BOOK REVIEW: The Handmaid’s Tale by Margaret Atwood

written by David Steffen

The Handmaid’s Tale is a near future dystopia published in 1985 about a United States of America that has become an oppressive theocracy.  ((It has also very recently become a TV series streaming on Hulu, but I haven’t seen the show so I don’t have an opinion one way or the other about that)

Offred lives in Gilead, the theocratic country that the United States has become in a near future.  The Christian Bible is the rule of the land, or at least a very strict interpretation of a very selective subset of the Christian Bible.  Tales of the “way things used to be” are a constant mantra told by those in power to justify the extreme measures taken to uphold the current law, tales of when women could not walk the street without being harassed, when women were expected to paint themselves for beauty, when women had to fear rape and assault.  Women are safe now, they say, treated as the precious vessels they are meant to be, to bear children as God intended.  There is a wall in town where the body of criminals are hung on display: atheists and homosexuals and adulterists and traitors and others.  All for the safety of the good citizens of Gilead, of course.
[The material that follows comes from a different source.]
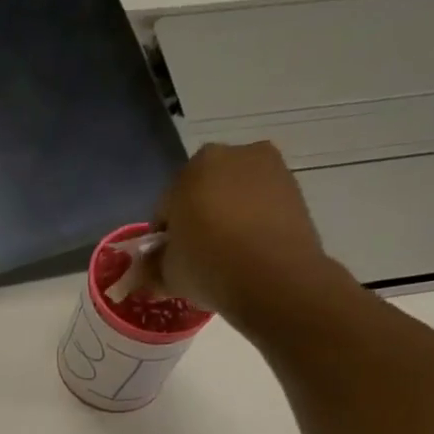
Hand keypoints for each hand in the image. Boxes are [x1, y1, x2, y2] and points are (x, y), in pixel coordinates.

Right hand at [152, 142, 353, 337]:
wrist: (274, 278)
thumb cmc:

A lingering effect of the way things used to be is low fertility across the population, caused by some mixture of chemicals, diet, medications, intentional blocking of fertility, and other causes.  In the new world women who can’t produce children are unwomen, sent to labor camps to live short miserable lives.  Lower class women, at least.  Upper class women may be assigned handmaids who, inspired by the tale of Jacob’s handmaiden in the Bible, may act as a pregnancy proxy for an infertile wife (according to the dictates of Gilead, no man is infertile, it is always the wife).

Offred is a handmaid, assigned to a military officer.  The rise of Gilead is recent enough that she had had a family before the change, a family that was torn apart as Gilead declared second marriages void.  Even her name has been taken–“Offred” is not the name that she had before, but is derived from the man she is beholden to, as in “of Fred”.  She is watched very carefully, as she is considered a valuable vessel, and she is protected from everything, even herself–her room has shatter-proof glass in the windows, the ceiling fan removed, and the knives in the kitchen are locked away.  Every month when she’s ovulating, she performs her duty in order to become pregnant, and time is running out before she is declared an unwoman.
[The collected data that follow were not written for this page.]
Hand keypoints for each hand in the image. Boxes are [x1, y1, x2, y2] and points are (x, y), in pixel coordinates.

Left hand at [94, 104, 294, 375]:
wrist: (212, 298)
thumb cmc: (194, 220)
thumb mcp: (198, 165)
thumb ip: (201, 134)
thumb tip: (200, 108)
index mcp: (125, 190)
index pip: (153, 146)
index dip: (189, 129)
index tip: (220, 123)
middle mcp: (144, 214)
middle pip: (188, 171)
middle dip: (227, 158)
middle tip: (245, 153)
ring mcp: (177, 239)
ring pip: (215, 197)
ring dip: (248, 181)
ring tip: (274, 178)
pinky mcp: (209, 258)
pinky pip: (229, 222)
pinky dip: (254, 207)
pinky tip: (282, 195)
In the prologue to the book, in the copy of the book that I read, Atwood talks about some of the narrative choices she made.  When she decided to write a dystopia, she decided to do it without predicting any future technology, so nothing in the book is anything that wasn’t possible with technology at the time the book was written.  This sets it apart from stories like 1984, which depends on the possibility of thought control, or The Hunger Games, which uses various future technologies.
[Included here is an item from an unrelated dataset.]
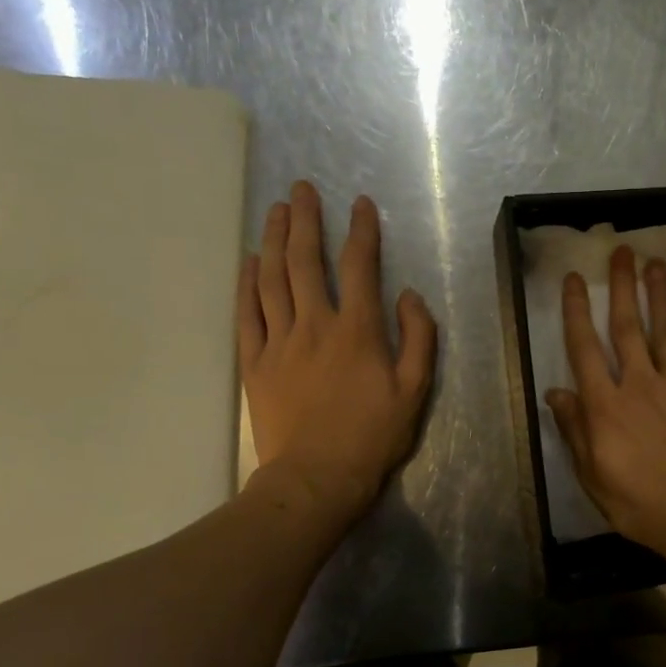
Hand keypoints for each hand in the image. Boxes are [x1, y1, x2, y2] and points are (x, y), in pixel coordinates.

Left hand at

Another thing that sets it apart was that Atwood wanted to base the theocracy of Gilead on actual scripture, and to base all the things people do to each other on actual things from history.  This gives it a very different feel from many dystopias, because it feels like it could be just around the corner.  The book was published more than thirty years ago, but I’m not surprised that it has become a recent show, because many of the concerns and issues at the root of this book are still concerns today–especially with too many members of the US government passing laws based in theocracy.  Despite the separation of church and state inherent in the founding of the country, there are those who cling to the Puritan roots of that more than the word of the Constitution.

The Handmaid’s Tale is a chilling cautionary tale about where we could end up if we are complacent in the face of the rise of fascism.  I can’t recommend the book enough–it is a dark read, so brace yourself.  It is very well written, chilling, poetic, and moving.  I don’t have Hulu but I’d like to pick up the show when I can, perhaps if it comes out in a box set.